Exercise description: Return, word for word, the part of the Ft. Morgan fishing thread from "Went out for" to "(May 30, 2011)".
____ Extract to read
# Ft. Morgan 09/20/2011



## tofer (Oct 7, 2009)

Went out for a few hours just before dark. Tide was out but water looked decent. Still tons of grass around so you had to fish accordingly, and don't forget the bug spray cause the skeeters are out. Caught 2 pomps, 1 good keeper. Also, some skip jacks which I used for bait hoping for a nice blacktip. Not a bad couple of hours.


----------



## Redalert08 (May 30, 2011)

Nice pomp!

Chase


----------



## pelagicone (Jul 25, 2008)

Nice pomp Tofer, try the micro-fiber floats on your leader , i have increased my fish bite by at least double, they help keep the shrimp from burying in the sand. Awesome catch..


----------



## Chris V (Oct 18, 2007)

Looks like your on the right track dude. That rig I showed you will work for anything in the surf.


----------



## grey ghost (Jul 24, 2011)

Hey Chris V, will ya show me the rig?? I need help too, u can send pm if you would like?? thks scott:yes:


----------



## Chris V (Oct 18, 2007)

8/0 hook with a whole squid hookt backards on it. 6-8 oz diamond-lookin sinker and a rod longer than most power poles (lay it in bed of truck or you'll hit street lights) with a big 'ole spinner with 100lb braided super pro or whatever. Heave as far as the horizon and sit back and drink a beer.

J/K. Grey ghost, you have a PM

Sorry to derail thread


----------



## grey ghost (Jul 24, 2011)

LOL! man i was reading this with big ole eyes and big ole ears till i got to the part about 100lb line!! LOL thks:thumbup:


----------



## williamsdad (Feb 2, 2010)

I never go to the beach without throwing a line in. I'm curious about the tip? Thanks.
________
____ Recorded information
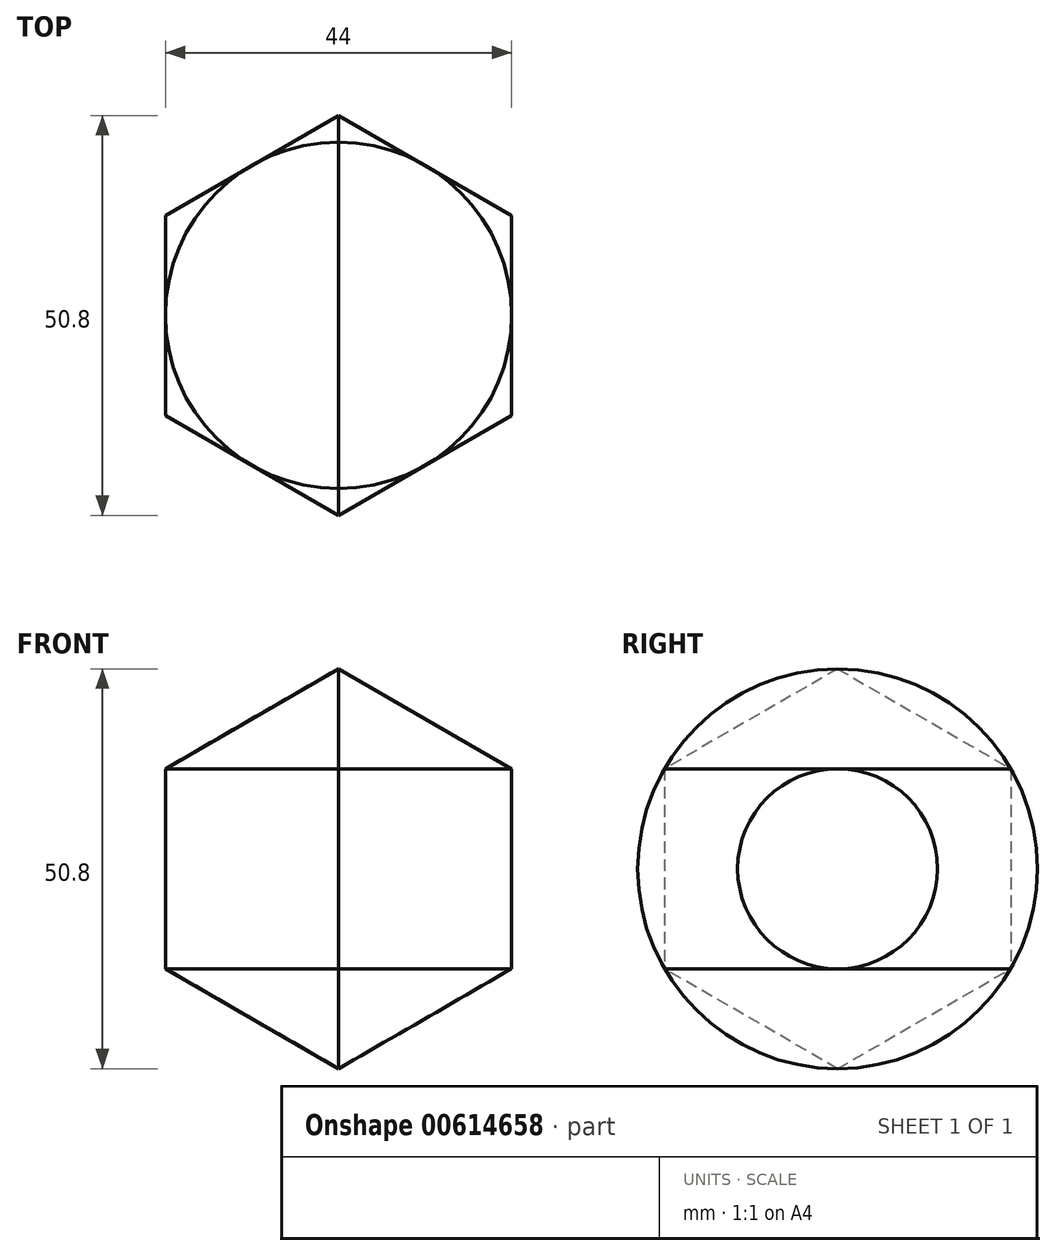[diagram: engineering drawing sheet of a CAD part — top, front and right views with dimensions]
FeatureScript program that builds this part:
________
Written reply:
Went out for a few hours just before dark. Tide was out but water looked decent. Still tons of grass around so you had to fish accordingly, and don't forget the bug spray cause the skeeters are out. Caught 2 pomps, 1 good keeper. Also, some skip jacks which I used for bait hoping for a nice blacktip. Not a bad couple of hours.


----------



## Redalert08 (May 30, 2011)